Полный, круглолицый человек поднялся на ноги. Это был гость Сейитмухамед-ишана, приехавший из Теджена.
— Если ты старше — то эссаламалейкум! Если младше — валейкум эссалам!
Гость протянул руку Дангатару.
— Я, сынок, и не знаю, старше я тебя или младше…
Гость засмеялся:
— Так ты скажи, ровесник, сколько тебе, вот мы и узнаем…
— Я не знаю… И тебе до этого дела никакого нет.
— Считай тогда, я ничего не говорил.
Гость подумал про себя: "Видать, у этого бедняги не все дома".
— А ишана-ага нет?
Гость решил, что, раз человек пришел к ишану, надо быть с ним на всякий случай повежливее, и поспешно предложил Дангатару:
— Вы проходите, проходите, ишан-ага скоро вернется.
— Тогда я лучше в другой раз зайду.
— Ну, как хотите… Так мы вашего возраста и не узнали. А я подумал, мы ведь и сосчитать можем, вы скажите, какой год у вас?
— Год?
— Ну да, год.
— Наверное, зайца.
— А какого зайца?
— Белого, наверное.
— Такого года не бывает, ровесник.
— Ну тогда, значит, черного.
— И такого тоже года нет.
— Нет? Значит, заяц в два муче[71].
Тут гость не выдержал и рассмеялся:
— Значит, тебе всего двадцать пять, да?
Дангатара обидел его смех.
— И это не твое дело, ровесник!
Дангатар постоял секунду, потом круто повернулся и вышел из кибитки.
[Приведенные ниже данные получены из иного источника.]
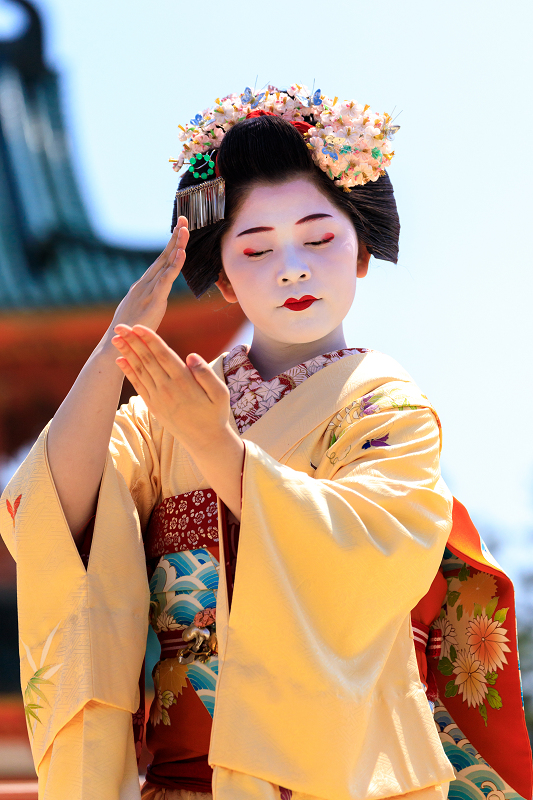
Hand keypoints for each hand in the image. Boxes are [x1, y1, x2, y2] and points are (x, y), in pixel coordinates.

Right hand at [108, 216, 188, 336]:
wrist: (118, 344)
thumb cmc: (129, 329)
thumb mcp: (142, 310)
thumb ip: (150, 299)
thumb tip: (157, 294)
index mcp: (144, 285)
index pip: (161, 260)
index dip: (171, 244)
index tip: (180, 228)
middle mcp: (145, 283)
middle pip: (163, 256)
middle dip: (175, 237)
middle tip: (184, 218)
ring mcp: (148, 290)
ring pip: (165, 264)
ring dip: (176, 246)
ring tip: (185, 230)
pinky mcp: (153, 301)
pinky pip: (166, 280)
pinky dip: (174, 266)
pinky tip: (181, 254)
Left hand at [111, 324, 230, 451]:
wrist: (205, 441)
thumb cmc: (215, 414)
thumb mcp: (221, 394)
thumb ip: (206, 374)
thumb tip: (190, 355)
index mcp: (184, 382)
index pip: (163, 356)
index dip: (149, 340)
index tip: (138, 326)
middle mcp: (167, 389)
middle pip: (147, 360)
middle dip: (133, 341)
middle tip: (120, 325)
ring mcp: (158, 398)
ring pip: (140, 371)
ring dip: (127, 353)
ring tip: (115, 338)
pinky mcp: (153, 406)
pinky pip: (138, 385)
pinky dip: (128, 372)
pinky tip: (119, 360)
А гость поднес руку к бороде и проговорил:
— Эй, тоба, тоба[72], ничему не удивляемся! — После этого гость вернулся на свое место и принялся дожидаться Сейитмухамед-ишана.
Едва утихли звуки послеобеденной молитвы, вокруг крепости стало шумно и многолюдно. Люди шли со всех сторон. Сегодня был день скачек, это событие и собрало столько народу.
Хозяева с гордостью смотрели на своих коней, каждый старался найти в своей лошади то, чего не было в остальных. Вокруг толпились зрители — от самых старых до самых маленьких — и шумно спорили о предстоящих состязаниях.
Погода была нехолодной и безветренной, как раз такой, какая и требовалась для скачек. И тем не менее самые ревнивые хозяева покрывали кошмами своих лошадей, чтобы не дай бог не застудить их. Края кошм спускались до самой земли, и это придавало животным совсем необычный и даже чуть страшноватый вид.
Казалось, царящее вокруг возбуждение передавалось и ленивым ишакам, они усиленно двигали ушами, кричали, как будто тоже готовились состязаться.